Kısacası dün ki Trump – Erdoğan telefon görüşmesinin özeti şu. ABD artık PYD/YPG terör örgütüne silah vermeme karşılığında bölgede at oynatmasına göz yummamızı istedi, bizde NATO için sadık müttefik rolüne yeniden ısınacağımızın sözünü verdik . E-e hani bu final cümlesinde ki Zarrab ve Gülen içerikli bitirici vuruş nerde? Ne alaka telefon görüşmesi derseniz Erdoğan artık durumun vahametini anladı. Tek yapacağı şeyin ABD’nin sinir uçlarına dokunmak olduğunu biliyor. İşte bu yüzden Soçi’de Rus ve İran’lı mevkidaşlarıyla çok samimi pozlar verdi. Ancak o pozu asıl görmesini istediği kişi Trump’tan başkası değildi. Zaten masadakilerin (Erdoğan – Putin – Ruhani) yüzüne dikkatli baktığınız da hiçbiri bir diğerine güvenmiyor ancak hepsinin ABD ile alakalı bir sorunu var. Aslında Soçi’de masada ki konu Suriye değil ABD idi. Rusya ve İran zaten istese de ABD ile uzlaşamaz ama Türkiye başına gelen bunca şeyden sonra hala ABD ile güzel ve güneşli günler göreceğini sanıyorsa vay halimize!!!

İçerden çok denedi (17/25 – Gezi – Fetö Darbesi vb.) olmadı, artık bu işi dışardan halletmeğe karar verdi Amerika ve Zarrab bunun sadece başlangıcı...  
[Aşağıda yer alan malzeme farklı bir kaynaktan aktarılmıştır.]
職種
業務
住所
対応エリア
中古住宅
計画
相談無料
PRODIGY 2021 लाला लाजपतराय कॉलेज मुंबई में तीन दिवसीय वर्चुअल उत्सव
Zarrab dosyasında ne var diye boşu boşuna Amerika’ya sormak yerine, 2014 boyunca Ak Partiye yakın medya kuruluşlarının haberleri bile Amerika için başlı başına müthiş bir tanık yapar Zarrab’ı. 19 Nisan 2014’te A Haber’de konuk edilen ve daha sonrasında defaatle yerli ve milli medya tarafından parlatılarak sanki Amerika için hazırlandı.

Amerika’nın yakın gelecekte İran ile bu konuda işbirliğine gitmesi dahi mümkün. Sonuçta Sunni ittifakıyla kaybetmek üzere olduğu Ortadoğuda filizlenen Şii fanatizmi yanında saf tuttuğundan yörüngesinde pek bir şey değişmeyecek. İran’ın ise canına minnet, iki kişinin işidir bizi bağlamaz ama uluslararası kamuoyunu bilgilendirmek görevimizdir diyerek işin içinden sıyırılırlar. Zaten yeni bir nükleer krizi kapısındaylen böylesi bir teklifin üzerine atlar.

Ama asıl bomba Egemen Bağış ve Zafer Çağlayan ikilisinden gelecek gibi duruyor!